EUR/USD is trading close to 1.1600, gathering strength for the next push higher. The US dollar licks hotter US inflation-inflicted wounds amid an upbeat market mood.
The main currency pair holds the recent advance, currently trading 0.05% higher at 1.1595, as the bulls catch a breather after Wednesday’s 70-pips surge. The rebound in the US Treasury yields across the curve helps cushion the downside in the greenback, capping EUR/USD’s upside for now.
Further, the gains could remain limited, as investors will continue to weigh in the divergent monetary policy outlooks between the Fed and ECB.
On Wednesday, the major staged an impressive comeback from near 15-month lows of 1.1524 and briefly tapped the 1.1600 level.
The pair surged after the hotter-than-expected US Consumer Price Index (CPI) brought forward the Fed’s rate hike expectations and triggered a sharp sell-off in the longer-dated Treasury yields alongside a dollar squeeze. The US annualized CPI rose to 5.4% YoY in September vs. 5.3% expected while the Core CPI steadied at 4% YoY.

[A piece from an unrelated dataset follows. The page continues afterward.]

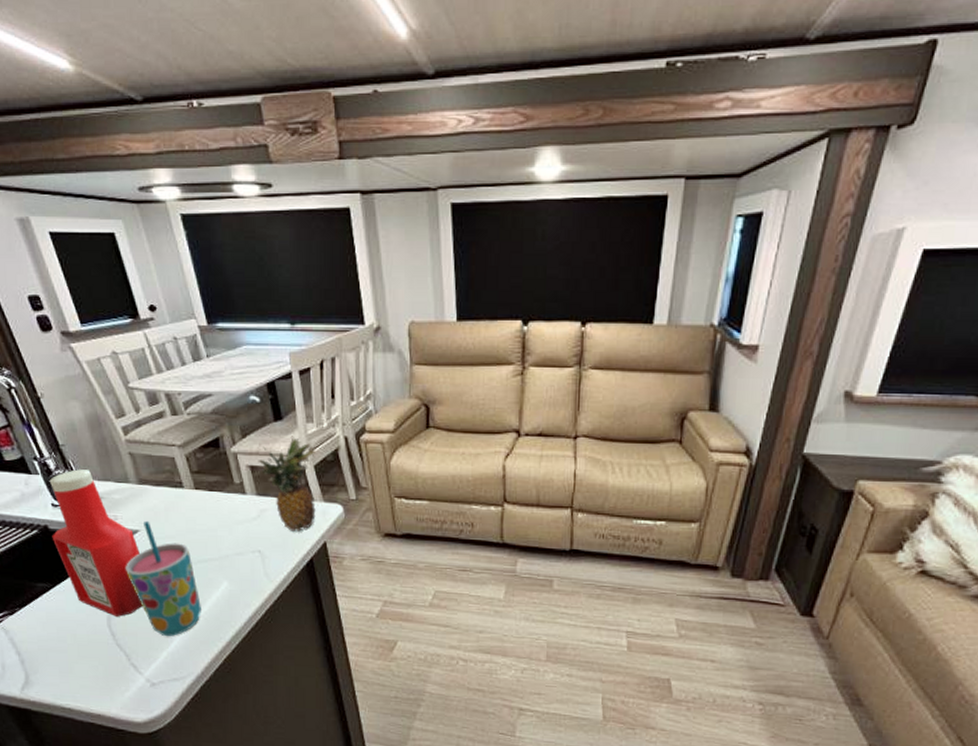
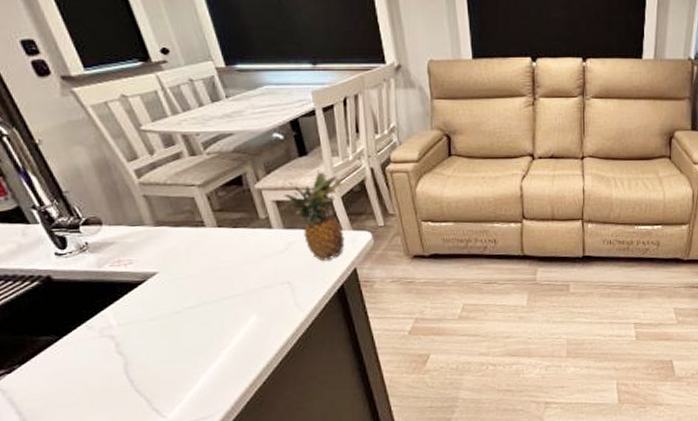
ketchup bottle: present [50,469,143,617] -> none [52,215,164,362]
cup: present [126,520,201,637] -> none [143,262,229,377]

The spot extended the break higher on the FOMC minutes release, as markets resorted to ‘sell the fact’ trading in the dollar after the September meeting’s minutes revealed that the Fed officials are prepared for a gradual taper, which is expected to “in either mid-November or mid-December.
Looking ahead, the pair will await the US Producers Price Index (PPI), the weekly Jobless Claims and Fedspeak for fresh trading impetus. In the meantime, the Fed sentiment and dynamics in the yields and the buck will be closely followed.